Learning how to transfer knowledge in the age of COVID-19 at KMWorld Connect 2020

COVID-19 is placing intellectual capital (IC) at risk at companies across industries and geographies as they face unanticipated workforce reductions.

This rapid workforce shift is leaving little or no time for knowledge transfer, especially critical knowledge that gives a company its competitive edge.

Adriaan Jooste, chief knowledge officer, Deloitte Advisory, discussed how to mitigate loss by implementing rapid knowledge transfer processes, during his KMWorld Connect 2020 presentation “Critical Knowledge Transfer in the Wake of COVID-19: Mitigating IC Loss.”
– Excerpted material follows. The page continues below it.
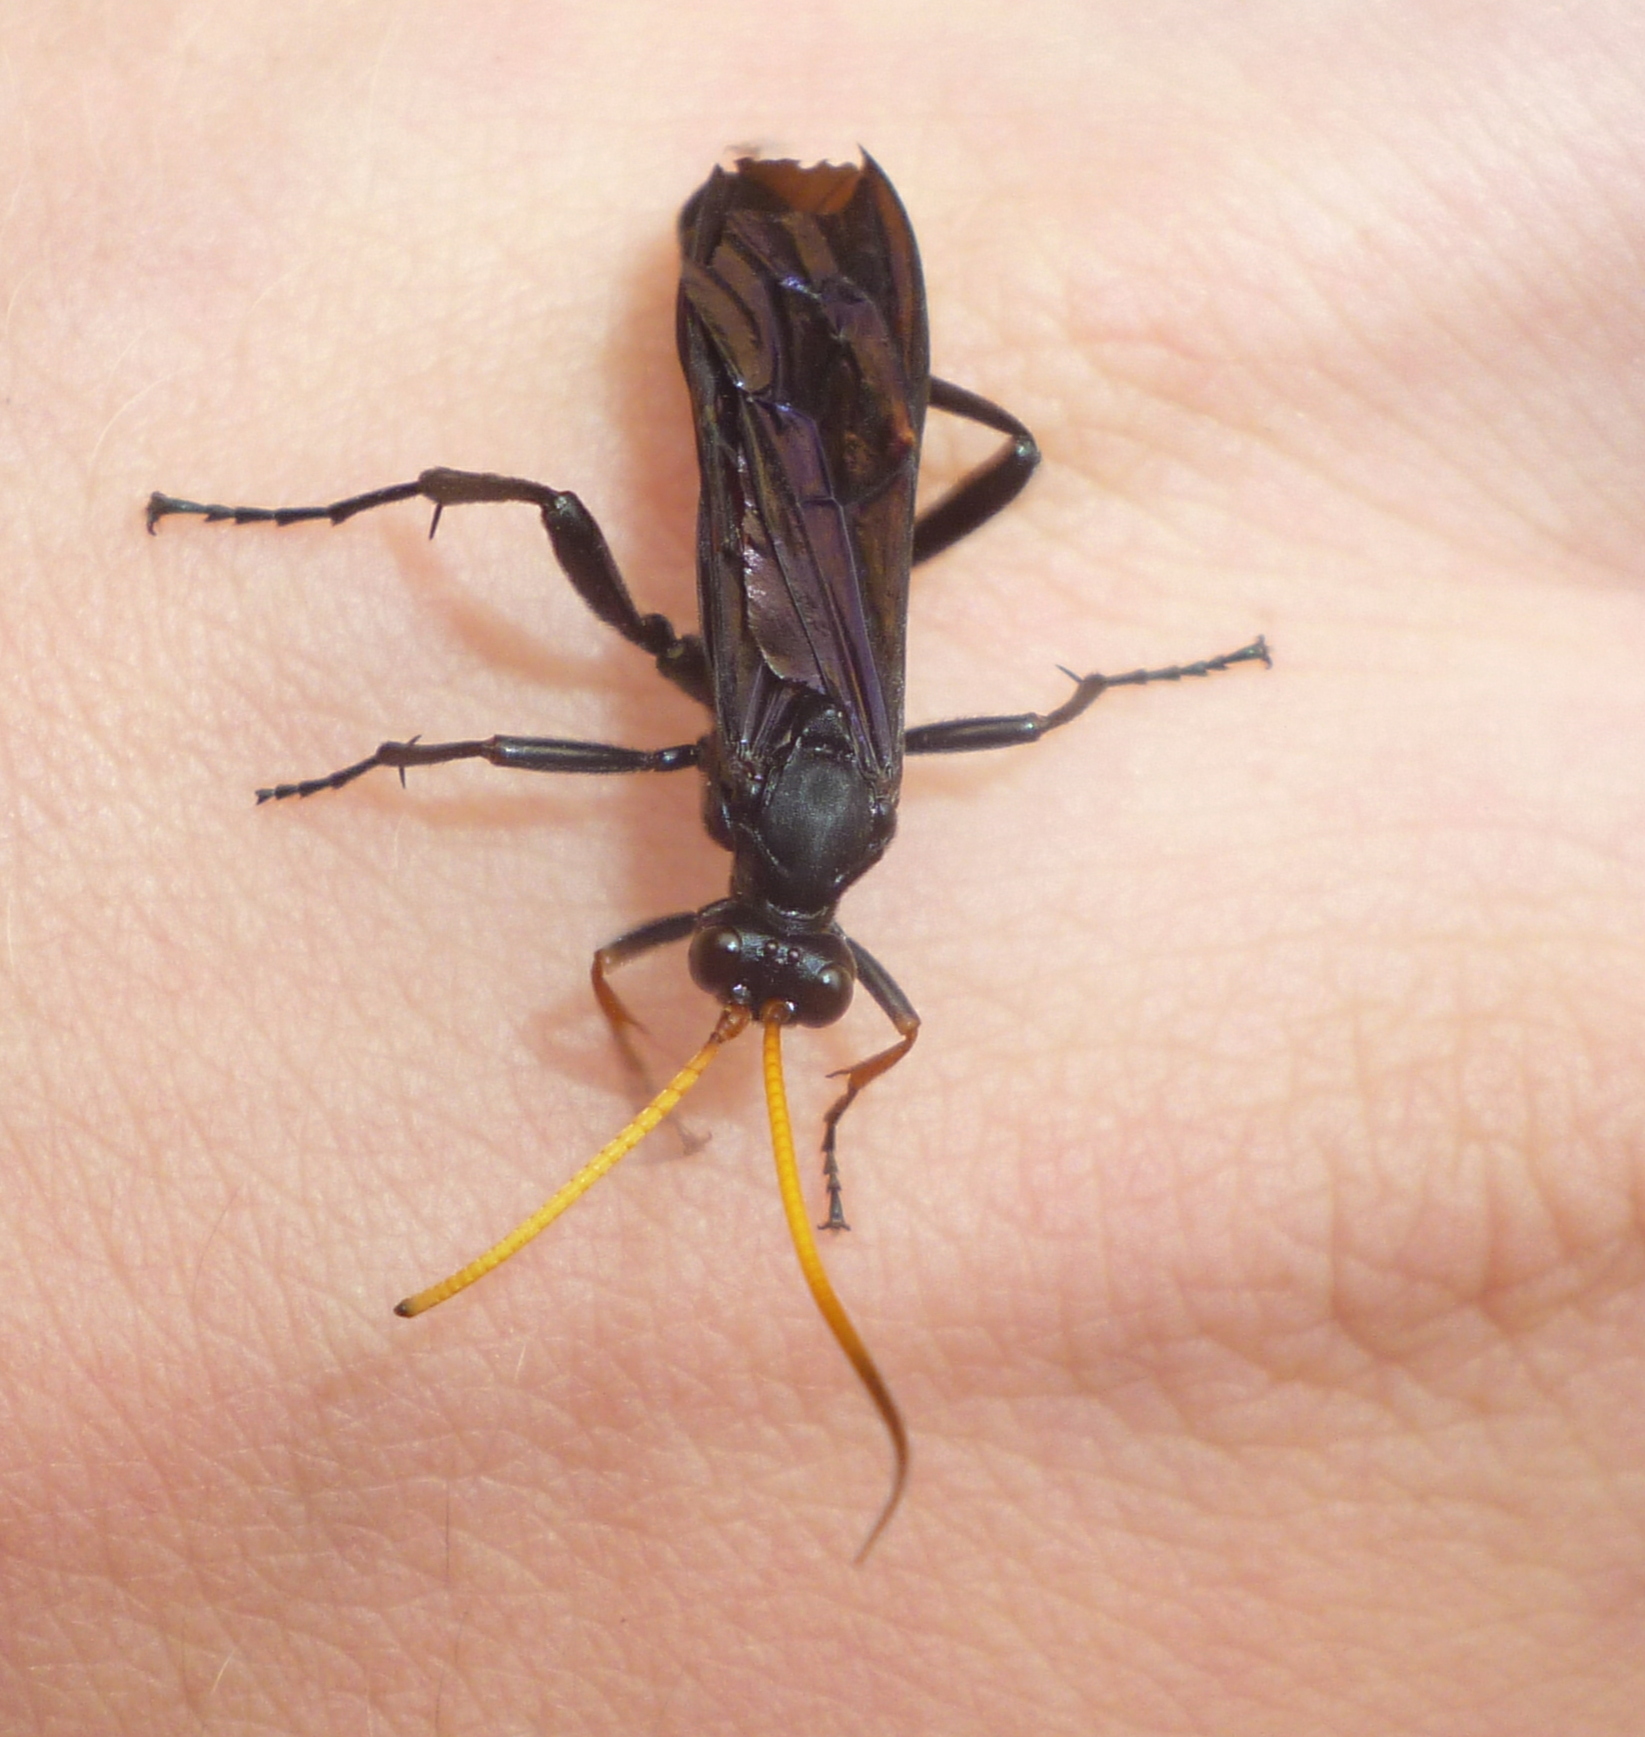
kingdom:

KMWorld Connect, November 16-19, and its co-located events, covers future-focused strategies, technologies, and tools to help organizations transform for positive outcomes

COVID-19 is impacting knowledge and intellectual capital in so many ways. Knowledge is being pushed out the door, he explained. Organizations are losing the boundary spanners and connectors they need right now.

“Our virtual world is really messing with knowledge sharing,” Jooste said.
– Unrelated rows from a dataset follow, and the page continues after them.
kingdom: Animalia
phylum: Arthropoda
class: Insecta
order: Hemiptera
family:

Because organizations had to step up and collaborate there is a virtual collaboration and real-world overload. There is a learning curve and distractions that arise from working remotely.

The societal impacts are staggering with education systems struggling, he said, along with nutrition, mental health, physical health, and economic challenges.

The challenge to “reopening” business safely includes changing the future of work with hybrid models or permanent telecommuting.

Jooste introduced the concept of the Employee Knowledge Capture and Transfer Lifecycle program. The program is designed to capitalize on the capture and transfer of critical knowledge within essential roles and improve opportunities for learning and collaboration that can result in the creation of thought leadership and new or refined innovations, while mitigating the loss of valuable IC.

“There is a light at the end of the tunnel,” Jooste said.

Before the knowledge leaves the organization through retirement or resignation to another company, employees can mentor each other to share knowledge. Identifying the knowledge that needs to be transferred and make sure to have these conversations, he explained.

After the knowledge has left, organizations can refine tasks and subsequently rotate those tasks to employees to ensure people have taken in that knowledge.

“We believe that you do have requirements and expectations but you also have to add these things to employee training in the future,” Jooste said.

The knowledge capture/transfer lifecycle can take place at the project, role, or organization/career level, he explained.

This lifecycle includes:

  • Rapid on-boarding
  • Community engagement
  • Speed to performance
  • Knowledge harvesting, curation, and sharing
  • Off-boarding

“Knowledge management is really about people,” Jooste said. “Knowledge management helps people to be successful in an efficient way through methods, tools, and technologies.”